Reddit is removing its Custom Community Styles, which allow moderators to design subreddits with a little bit of flair. In a blog post released on Friday, reddit CEO Steve Huffman, aka spez, announced that Reddit will get rid of the tool when the site goes under a full redesign sometime in the near future. The tool allows admins and moderators to add a sense of personality to their pages, a bit of creativity that helps the subreddit foster a community.
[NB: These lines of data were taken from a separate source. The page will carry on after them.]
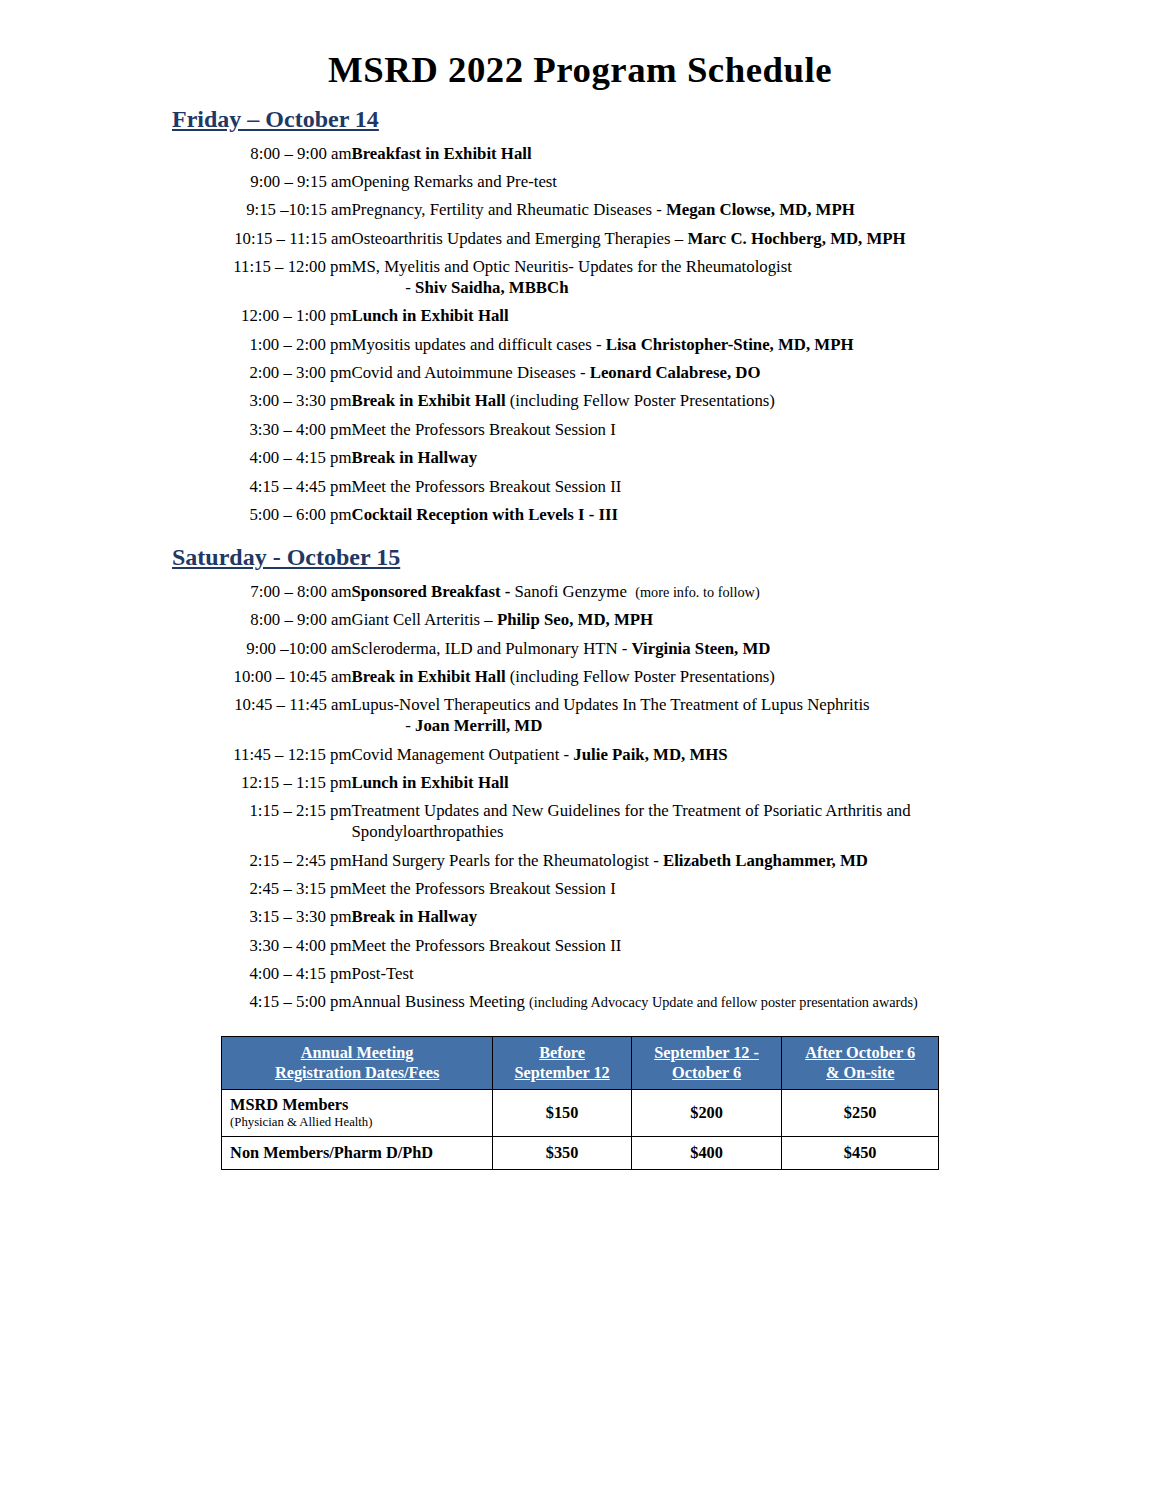MSRD 2022 Program Schedule
Friday – October 14
| 8:00 – 9:00 am | Breakfast in Exhibit Hall |
| 9:00 – 9:15 am | Opening Remarks and Pre-test |
| 9:15 –10:15 am | Pregnancy, Fertility and Rheumatic Diseases - Megan Clowse, MD, MPH |
| 10:15 – 11:15 am | Osteoarthritis Updates and Emerging Therapies – Marc C. Hochberg, MD, MPH |
| 11:15 – 12:00 pm | MS, Myelitis and Optic Neuritis- Updates for the Rheumatologist - Shiv Saidha, MBBCh |
| 12:00 – 1:00 pm | Lunch in Exhibit Hall |
| 1:00 – 2:00 pm | Myositis updates and difficult cases - Lisa Christopher-Stine, MD, MPH |
| 2:00 – 3:00 pm | Covid and Autoimmune Diseases - Leonard Calabrese, DO |
| 3:00 – 3:30 pm | Break in Exhibit Hall (including Fellow Poster Presentations) |
| 3:30 – 4:00 pm | Meet the Professors Breakout Session I |
| 4:00 – 4:15 pm | Break in Hallway |
| 4:15 – 4:45 pm | Meet the Professors Breakout Session II |
| 5:00 – 6:00 pm | Cocktail Reception with Levels I - III |
Saturday - October 15
| 7:00 – 8:00 am | Sponsored Breakfast - Sanofi Genzyme (more info. to follow) |
| 8:00 – 9:00 am | Giant Cell Arteritis – Philip Seo, MD, MPH |
| 9:00 –10:00 am | Scleroderma, ILD and Pulmonary HTN - Virginia Steen, MD |
| 10:00 – 10:45 am | Break in Exhibit Hall (including Fellow Poster Presentations) |
| 10:45 – 11:45 am | Lupus-Novel Therapeutics and Updates In The Treatment of Lupus Nephritis - Joan Merrill, MD |
| 11:45 – 12:15 pm | Covid Management Outpatient - Julie Paik, MD, MHS |
| 12:15 – 1:15 pm | Lunch in Exhibit Hall |
| 1:15 – 2:15 pm | Treatment Updates and New Guidelines for the Treatment of Psoriatic Arthritis and Spondyloarthropathies |
| 2:15 – 2:45 pm | Hand Surgery Pearls for the Rheumatologist - Elizabeth Langhammer, MD |
| 2:45 – 3:15 pm | Meet the Professors Breakout Session I |
| 3:15 – 3:30 pm | Break in Hallway |
| 3:30 – 4:00 pm | Meet the Professors Breakout Session II |
| 4:00 – 4:15 pm | Post-Test |
| 4:15 – 5:00 pm | Annual Business Meeting (including Advocacy Update and fellow poster presentation awards) |
| Annual Meeting Registration Dates/Fees | Before September 12 | September 12 - October 6 | After October 6 & On-site |
| --- | --- | --- | --- |
| MSRD Members (Physician & Allied Health) | $150 | $200 | $250 |
| Non Members/Pharm D/PhD | $350 | $400 | $450 |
Spez wrote in the blog that CSS is getting removed because it doesn’t work on mobile and that “it’s difficult to learn; it’s error-prone; and it’s time consuming.” As a replacement, they are giving mods the ability to add certain features like header images and flair colors, but those are just a tiny bit of what CSS can actually do. There are hundreds of ways this tool has been used: from simple things like added search filters to r/ Overwatch, to little perks like the quotes that appear every time a post in upvoted on r/StarWars.
Moderators are pissed that all of their hard work, along with the unique features of their subreddit, will be going away. Different moderators on the site have written posts about how it’s a bad idea. R/trees moderator GryphonEDM says that the change will make reddit “homogenous” and that “without CSS, subreddits will all look the same.” Some of the weirder subreddits, like r/ooer, which might be the ugliest page on the site (which is part of it’s charm), couldn’t exist without CSS.
It makes sense that reddit is going through with these changes, but it still sucks. Mobile will continue to dominate the market and the fact that CSS just doesn’t show up on your Android makes the feature seem more irrelevant as time goes by. If reddit does turn into a generic social media platform with little identity tied to its community, the site will die off. Users come to reddit to be around like-minded people, for better or worse, and to enjoy cool features.
Scrub reddit of all its Easter eggs, live stream, server status lists and random interesting bars to stare at, and you just end up with a dead site like Digg.